# England Premier League 04-09 November



## OddsPoster (Nov 1, 2009)

04 Nov 19:45 West Ham v Aston Villa  2.75 3.25 2.37   
07 Nov 15:00 Aston Villa v Bolton  1.66 3.60 4.50   
07 Nov 15:00 Blackburn v Portsmouth  2.00 3.25 3.50  
07 Nov 15:00 Man City v Burnley  1.33 4.50 8.50   
07 Nov 15:00 Tottenham v Sunderland  1.61 3.60 5.00   
07 Nov 17:30 Wolverhampton v Arsenal  7.50 4.33 1.36  
08 Nov 13:30 Hull v Stoke  2.50 3.25 2.60   
08 Nov 15:00 West Ham v Everton  2.30 3.25 2.87 
08 Nov 15:00 Wigan v Fulham  2.10 3.25 3.25   
08 Nov 16:00 Chelsea v Man Utd  2.10 3.20 3.30   
09 Nov 20:00 Liverpool v Birmingham  1.22 5.50 11.00


----------



## BettingTiger (Nov 6, 2009)

Chelsea v Man Utd 

The long waited match between the 1st and 2nd team. Chelsea are very impressive. They have the strongest defence by stats. This and the fact that the match is played on Stamford Brigdge makes Chelsea the favorite which can be seen in the odds. The losses of Chelsea and Manchester this season were away from home, both teams play very strong at home. The last win in Premier League level on Stamford Bridge for Manchester was in 1998  :shock: . Having said that I completely rule out win for Manchester. 
Prediction: 1x


----------



## BettingTiger (Nov 6, 2009)

Blackburn v Portsmouth 

This is the battle of the bottom. Blackburn is 18th and Portsmouth 20th.
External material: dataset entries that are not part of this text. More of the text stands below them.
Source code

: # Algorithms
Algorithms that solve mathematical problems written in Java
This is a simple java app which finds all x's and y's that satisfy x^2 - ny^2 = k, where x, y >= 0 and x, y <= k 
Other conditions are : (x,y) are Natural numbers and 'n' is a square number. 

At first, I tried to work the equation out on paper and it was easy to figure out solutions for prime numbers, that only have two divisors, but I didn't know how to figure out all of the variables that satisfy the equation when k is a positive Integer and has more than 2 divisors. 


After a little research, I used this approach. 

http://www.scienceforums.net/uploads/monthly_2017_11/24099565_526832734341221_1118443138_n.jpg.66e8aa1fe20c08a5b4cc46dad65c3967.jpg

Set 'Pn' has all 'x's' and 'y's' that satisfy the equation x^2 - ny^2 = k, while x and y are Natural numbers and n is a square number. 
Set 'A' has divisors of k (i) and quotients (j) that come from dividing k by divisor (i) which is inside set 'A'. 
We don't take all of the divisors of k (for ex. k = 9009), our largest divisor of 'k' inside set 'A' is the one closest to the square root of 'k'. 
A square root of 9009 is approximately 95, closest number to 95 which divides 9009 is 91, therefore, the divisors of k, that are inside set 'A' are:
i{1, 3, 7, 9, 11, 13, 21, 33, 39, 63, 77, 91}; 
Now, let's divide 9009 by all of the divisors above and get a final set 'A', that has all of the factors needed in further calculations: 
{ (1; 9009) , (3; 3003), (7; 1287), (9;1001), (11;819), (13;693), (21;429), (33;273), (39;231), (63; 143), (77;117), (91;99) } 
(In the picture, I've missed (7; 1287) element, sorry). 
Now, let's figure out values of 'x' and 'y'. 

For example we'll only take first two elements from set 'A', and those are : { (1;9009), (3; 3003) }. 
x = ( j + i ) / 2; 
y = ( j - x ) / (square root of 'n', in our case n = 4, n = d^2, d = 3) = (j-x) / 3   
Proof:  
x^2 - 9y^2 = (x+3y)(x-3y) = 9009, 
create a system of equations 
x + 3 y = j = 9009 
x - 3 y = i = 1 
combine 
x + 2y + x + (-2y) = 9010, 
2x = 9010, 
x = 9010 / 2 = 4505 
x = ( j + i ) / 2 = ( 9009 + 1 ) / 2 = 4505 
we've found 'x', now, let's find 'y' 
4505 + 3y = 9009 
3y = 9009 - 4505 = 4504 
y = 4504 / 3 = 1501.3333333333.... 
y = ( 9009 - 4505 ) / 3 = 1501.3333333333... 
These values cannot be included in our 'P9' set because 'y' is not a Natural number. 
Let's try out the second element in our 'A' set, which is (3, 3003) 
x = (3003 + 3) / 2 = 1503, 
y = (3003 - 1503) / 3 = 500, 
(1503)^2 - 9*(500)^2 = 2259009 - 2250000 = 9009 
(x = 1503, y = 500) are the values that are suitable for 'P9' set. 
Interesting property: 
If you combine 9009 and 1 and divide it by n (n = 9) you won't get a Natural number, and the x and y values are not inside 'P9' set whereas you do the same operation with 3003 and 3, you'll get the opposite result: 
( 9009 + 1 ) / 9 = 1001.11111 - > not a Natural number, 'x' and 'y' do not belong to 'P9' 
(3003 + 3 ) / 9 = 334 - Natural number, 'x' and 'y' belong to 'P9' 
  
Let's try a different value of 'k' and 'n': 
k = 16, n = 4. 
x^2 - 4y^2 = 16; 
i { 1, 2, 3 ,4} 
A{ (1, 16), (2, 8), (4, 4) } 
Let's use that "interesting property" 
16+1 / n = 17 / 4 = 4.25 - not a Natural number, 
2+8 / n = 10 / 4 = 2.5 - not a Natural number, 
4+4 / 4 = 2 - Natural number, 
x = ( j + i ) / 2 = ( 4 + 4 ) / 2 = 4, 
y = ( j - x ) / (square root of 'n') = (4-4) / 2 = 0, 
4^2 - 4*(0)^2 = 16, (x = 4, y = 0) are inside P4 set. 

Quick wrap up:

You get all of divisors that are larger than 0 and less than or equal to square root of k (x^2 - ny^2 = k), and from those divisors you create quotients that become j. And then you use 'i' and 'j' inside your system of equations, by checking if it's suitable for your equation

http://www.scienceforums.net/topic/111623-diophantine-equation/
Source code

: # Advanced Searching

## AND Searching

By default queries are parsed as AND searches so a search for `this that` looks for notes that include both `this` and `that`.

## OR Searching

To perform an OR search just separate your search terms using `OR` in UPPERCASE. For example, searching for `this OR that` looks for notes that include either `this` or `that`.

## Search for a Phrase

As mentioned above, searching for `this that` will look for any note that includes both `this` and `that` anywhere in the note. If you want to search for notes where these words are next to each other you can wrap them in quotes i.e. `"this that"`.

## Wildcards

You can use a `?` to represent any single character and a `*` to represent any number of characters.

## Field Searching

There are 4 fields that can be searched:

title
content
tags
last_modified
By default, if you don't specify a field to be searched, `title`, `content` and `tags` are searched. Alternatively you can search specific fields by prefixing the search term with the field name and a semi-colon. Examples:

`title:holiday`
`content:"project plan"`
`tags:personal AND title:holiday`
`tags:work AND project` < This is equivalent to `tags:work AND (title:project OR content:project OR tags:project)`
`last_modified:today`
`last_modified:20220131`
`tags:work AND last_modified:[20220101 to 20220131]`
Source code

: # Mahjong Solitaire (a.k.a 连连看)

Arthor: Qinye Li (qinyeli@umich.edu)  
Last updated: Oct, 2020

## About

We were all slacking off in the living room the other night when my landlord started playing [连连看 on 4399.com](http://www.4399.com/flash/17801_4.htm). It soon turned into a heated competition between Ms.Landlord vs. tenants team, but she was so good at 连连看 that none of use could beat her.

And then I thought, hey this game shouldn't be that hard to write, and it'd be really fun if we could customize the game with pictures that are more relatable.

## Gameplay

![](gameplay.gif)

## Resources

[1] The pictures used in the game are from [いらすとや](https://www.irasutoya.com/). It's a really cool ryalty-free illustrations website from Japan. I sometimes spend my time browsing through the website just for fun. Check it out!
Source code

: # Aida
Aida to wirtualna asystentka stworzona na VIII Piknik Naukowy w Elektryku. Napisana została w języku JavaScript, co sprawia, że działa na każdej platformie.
Blackburn played Arsenal, Chelsea and Manchester United in their last matches so its understandable that they lost in this meetings. Portsmouth seems to recover from the bad start. In the last 3 meetings they scored 8 goals and received 0.
Matches between Blackburn and Portsmouth are always interesting. I will go with Portsmouth
@3.65 the team seems to recover so these odds are quite good.


----------



## reddevil87 (Nov 6, 2009)

I think a great value bet for the game at stamford bridge on sunday is -

HT/FT
Manchester United/Draw - 18/1 (betfair)
Manchester United/Chelsea 27/1 (betfair)

in recent game between these teams Manchester United have always started the much stronger team and tend to dominate the first half, where as Chelsea seem to do better in the second half.


----------



## A_Skywalker (Nov 6, 2009)

Humm, yes, it's a good value.


----------



## BgFutbol (Nov 6, 2009)

Another match where the odds are good, I wouldnt be surprised if Liverpool makes another mistake. It probably won't happen, but you can lay Liverpool at Betfair for 1.20ish odds.


----------



## BettingTiger (Nov 8, 2009)

BettingTiger said:
			
		

> Blackburn v Portsmouth
> 
> This is the battle of the bottom. Blackburn is 18th and Portsmouth 20th. Blackburn played Arsenal, Chelsea and Manchester United in their last matches so its understandable that they lost in this meetings. Portsmouth seems to recover from the bad start. In the last 3 meetings they scored 8 goals and received 0.
> Matches between Blackburn and Portsmouth are always interesting. I will go with Portsmouth
> @3.65 the team seems to recover so these odds are quite good.



Hell


----------



## BgFutbol (Nov 9, 2009)

BettingTiger said:
			
		

> Chelsea v Man Utd
> 
> The long waited match between the 1st and 2nd team. Chelsea are very impressive. They have the strongest defence by stats. This and the fact that the match is played on Stamford Brigdge makes Chelsea the favorite which can be seen in the odds. The losses of Chelsea and Manchester this season were away from home, both teams play very strong at home. The last win in Premier League level on Stamford Bridge for Manchester was in 1998  :shock: . Having said that I completely rule out win for Manchester.
> Prediction: 1x



The goal for Chelsea should have been cancelled.


----------



## BgFutbol (Nov 9, 2009)

BgFutbol said:
			
		

> Another match where the odds are good, I wouldnt be surprised if Liverpool makes another mistake. It probably won't happen, but you can lay Liverpool at Betfair for 1.20ish odds.



I hate to be right nad not take the bet  :cry:


----------



## peleus (Dec 12, 2013)

Hi guys, any upcoming match yet where the odds are really good? Throw some tips please.


----------